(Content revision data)

== == ==

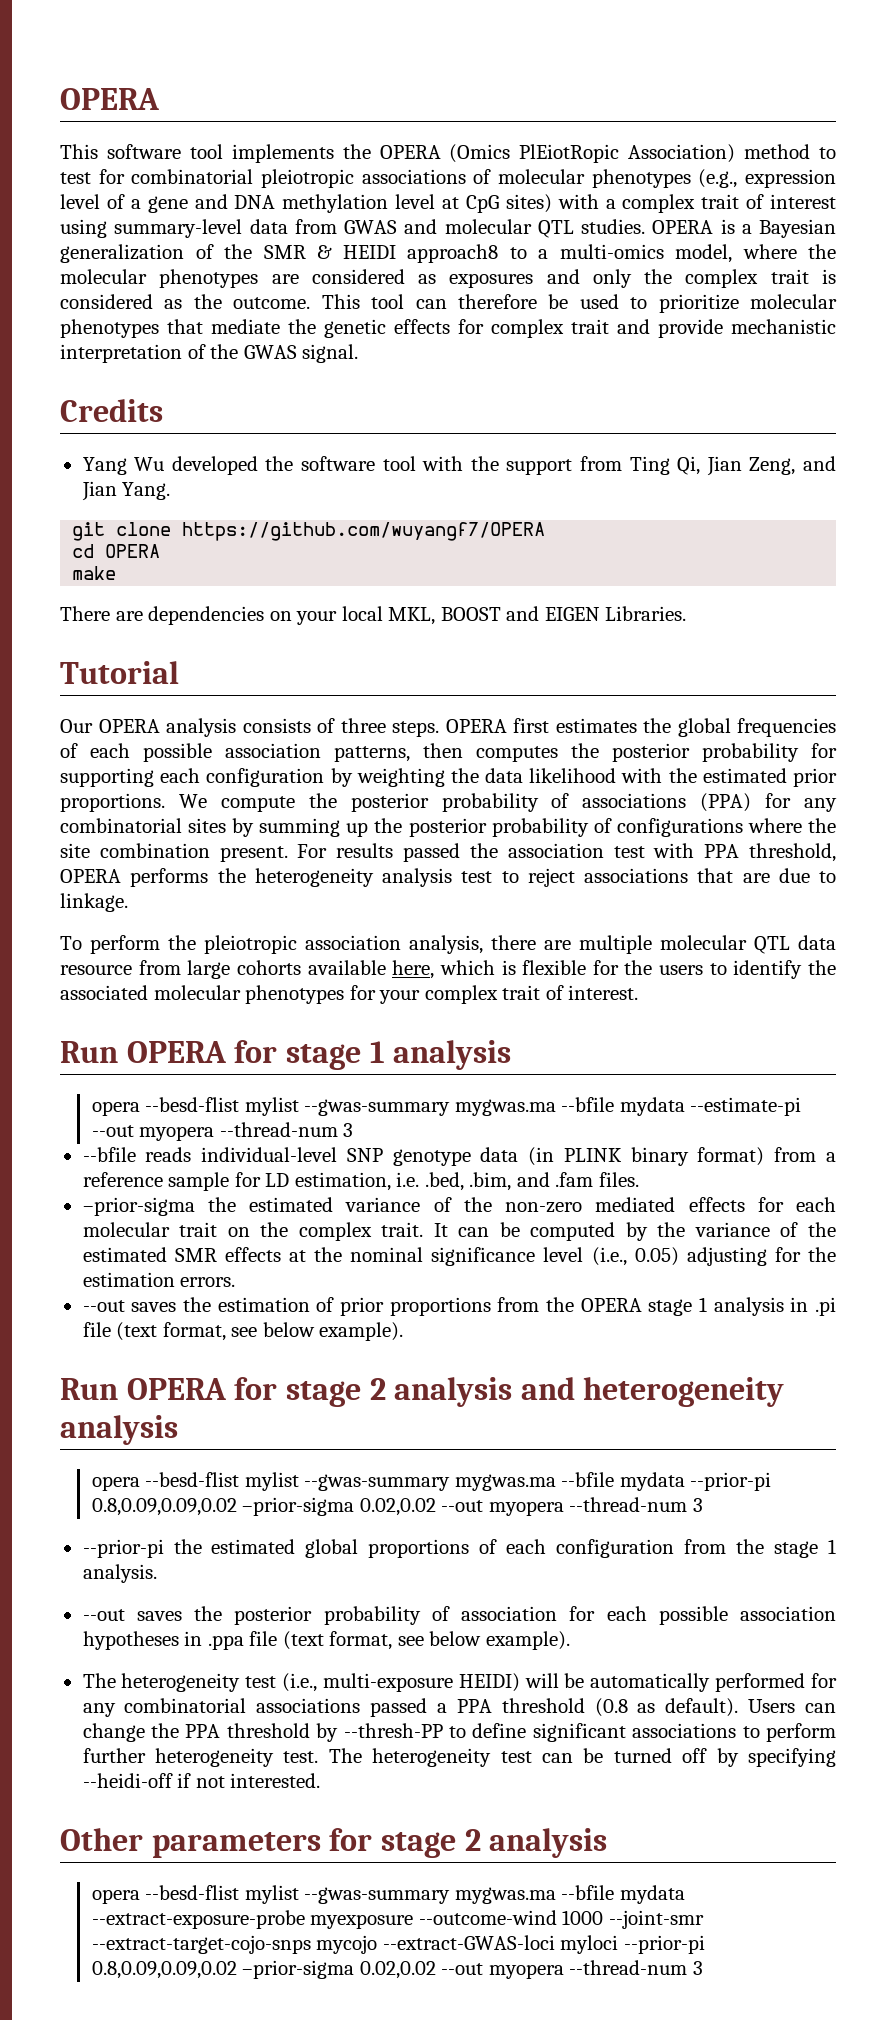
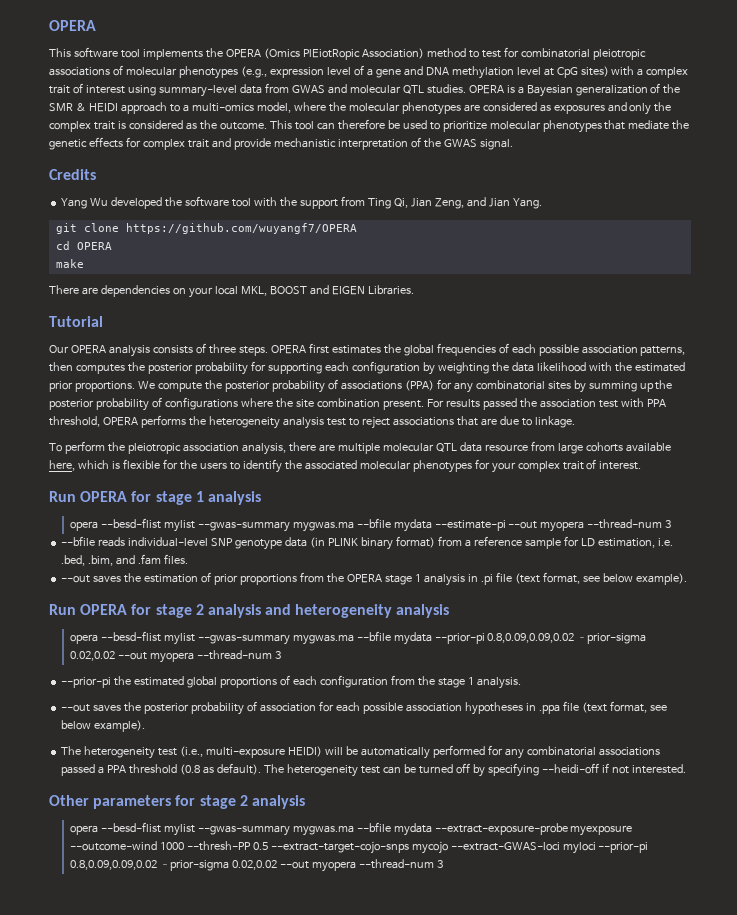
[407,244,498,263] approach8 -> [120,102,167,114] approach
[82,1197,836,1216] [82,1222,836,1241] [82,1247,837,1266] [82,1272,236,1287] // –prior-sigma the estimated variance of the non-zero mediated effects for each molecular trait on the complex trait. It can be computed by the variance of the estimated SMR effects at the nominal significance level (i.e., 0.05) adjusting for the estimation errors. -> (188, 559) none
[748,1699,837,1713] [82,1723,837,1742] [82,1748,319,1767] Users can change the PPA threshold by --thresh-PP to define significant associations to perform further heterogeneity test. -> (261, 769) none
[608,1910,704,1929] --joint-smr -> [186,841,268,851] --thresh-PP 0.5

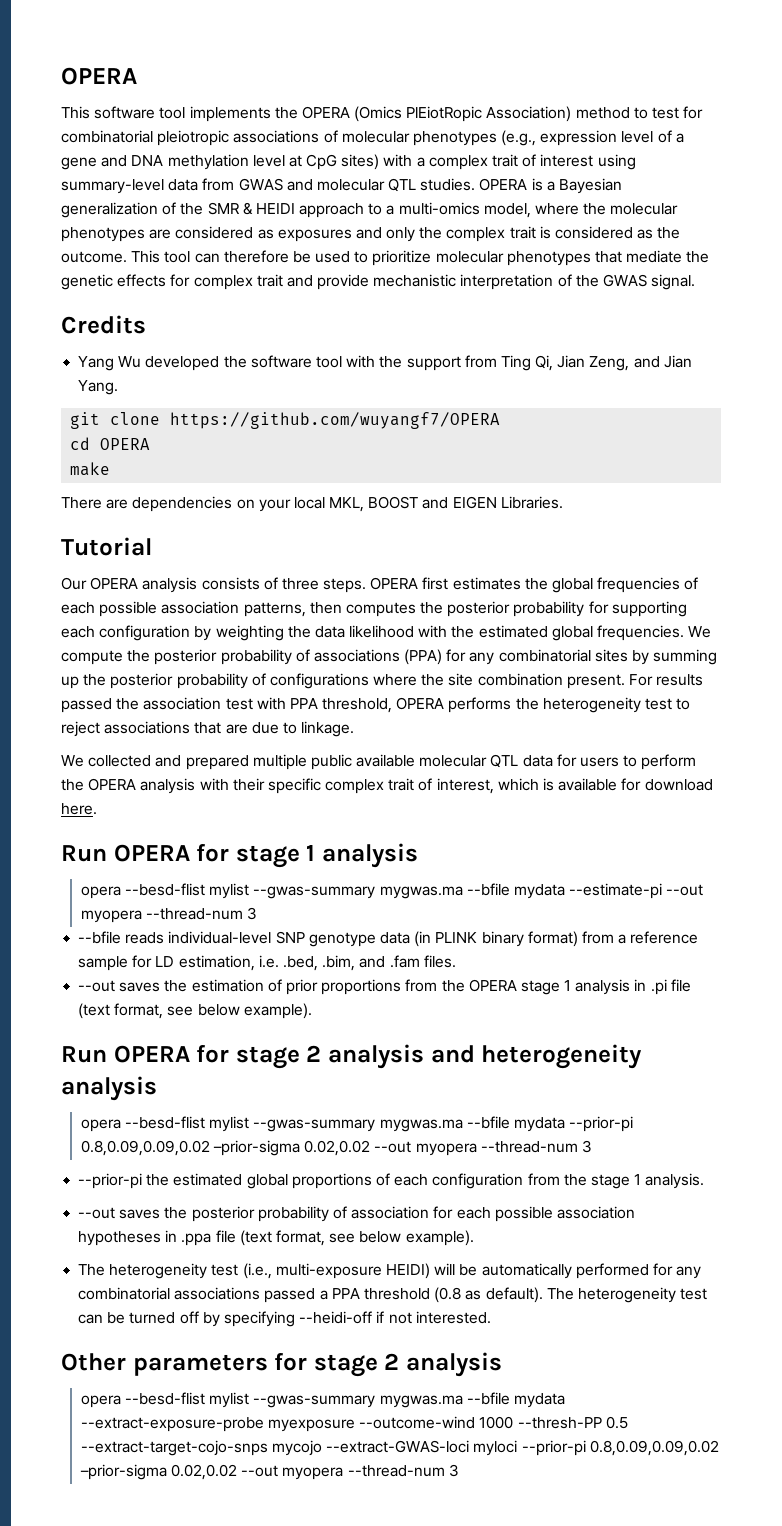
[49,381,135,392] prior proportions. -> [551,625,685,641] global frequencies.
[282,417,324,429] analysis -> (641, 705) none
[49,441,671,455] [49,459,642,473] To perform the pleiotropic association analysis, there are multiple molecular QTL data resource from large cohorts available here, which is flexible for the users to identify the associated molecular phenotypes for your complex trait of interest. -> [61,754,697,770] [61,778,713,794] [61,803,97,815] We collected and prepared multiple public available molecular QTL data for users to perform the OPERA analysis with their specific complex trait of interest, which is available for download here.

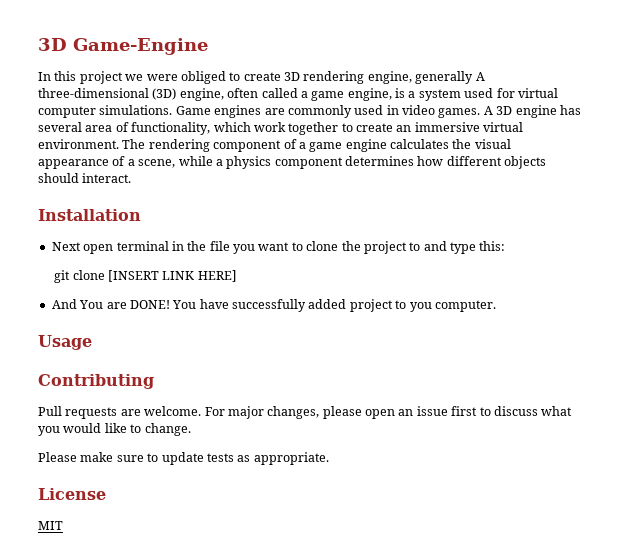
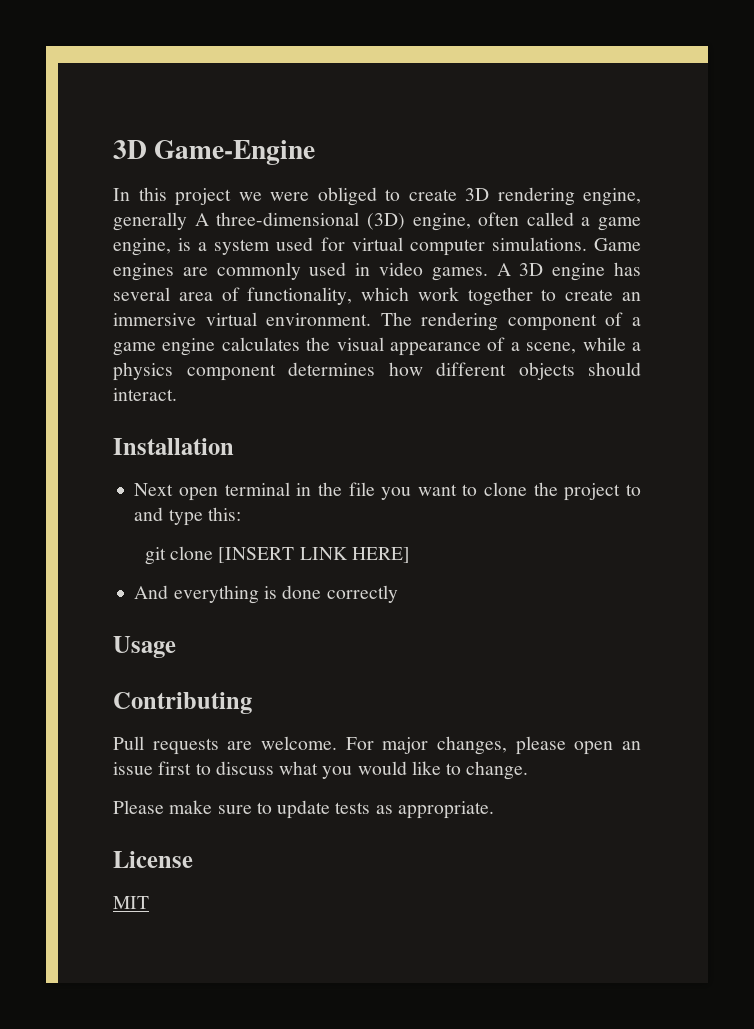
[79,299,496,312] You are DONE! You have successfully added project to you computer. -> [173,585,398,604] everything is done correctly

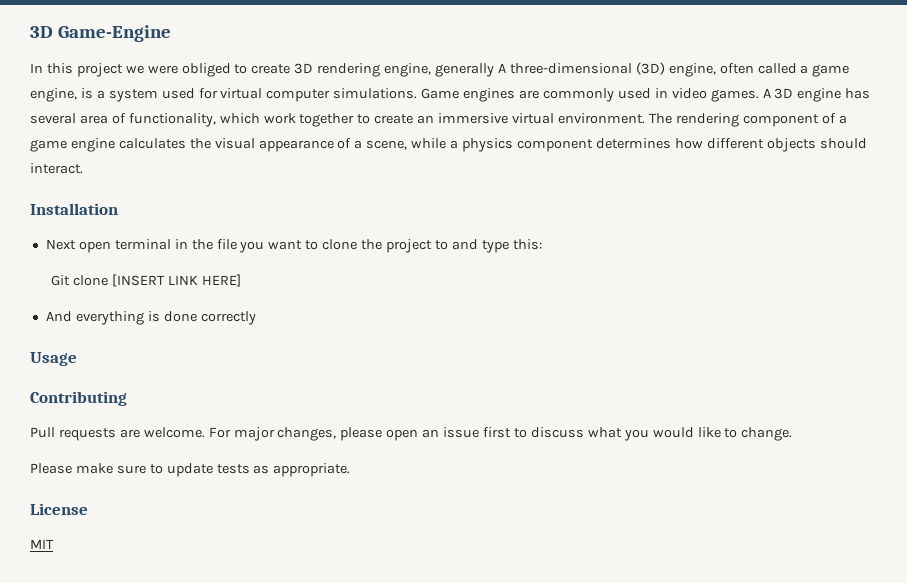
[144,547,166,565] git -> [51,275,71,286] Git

== == ==

# TASK DIRECTIONS:
With the pictures left out, give again exactly the lines from the one with "[49,441,671,455] [49,459,642,473] To" through the end of the data, both included.

# RESPONSE:
[49,441,671,455] [49,459,642,473] To perform the pleiotropic association analysis, there are multiple molecular QTL data resource from large cohorts available here, which is flexible for the users to identify the associated molecular phenotypes for your complex trait of interest. -> [61,754,697,770] [61,778,713,794] [61,803,97,815] We collected and prepared multiple public available molecular QTL data for users to perform the OPERA analysis with their specific complex trait of interest, which is available for download here.

[79,299,496,312] You are DONE! You have successfully added project to you computer. -> [173,585,398,604] everything is done correctly

[144,547,166,565] git -> [51,275,71,286] Git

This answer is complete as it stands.